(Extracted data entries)
┄┄┄┄┄┄┄┄┄┄
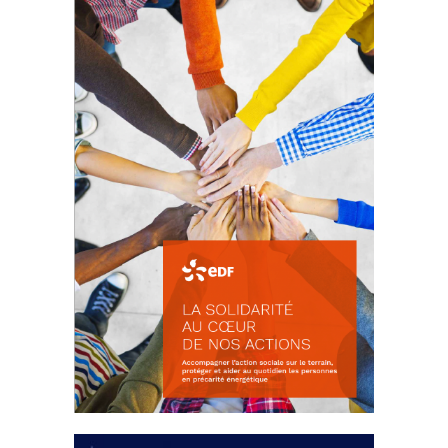
La prévention des conflits
d’intérêts
18 septembre 2023
FEUILLETER
La solidarité au coeur de nos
┄┄┄┄┄┄┄┄┄┄
● YOUR TASK
The expected output is every entry, retyped exactly, with all pictures removed.

● SOLUTION TO THE EXERCISE
La prévention des conflits
d’intérêts
18 septembre 2023
FEUILLETER
La solidarité au coeur de nos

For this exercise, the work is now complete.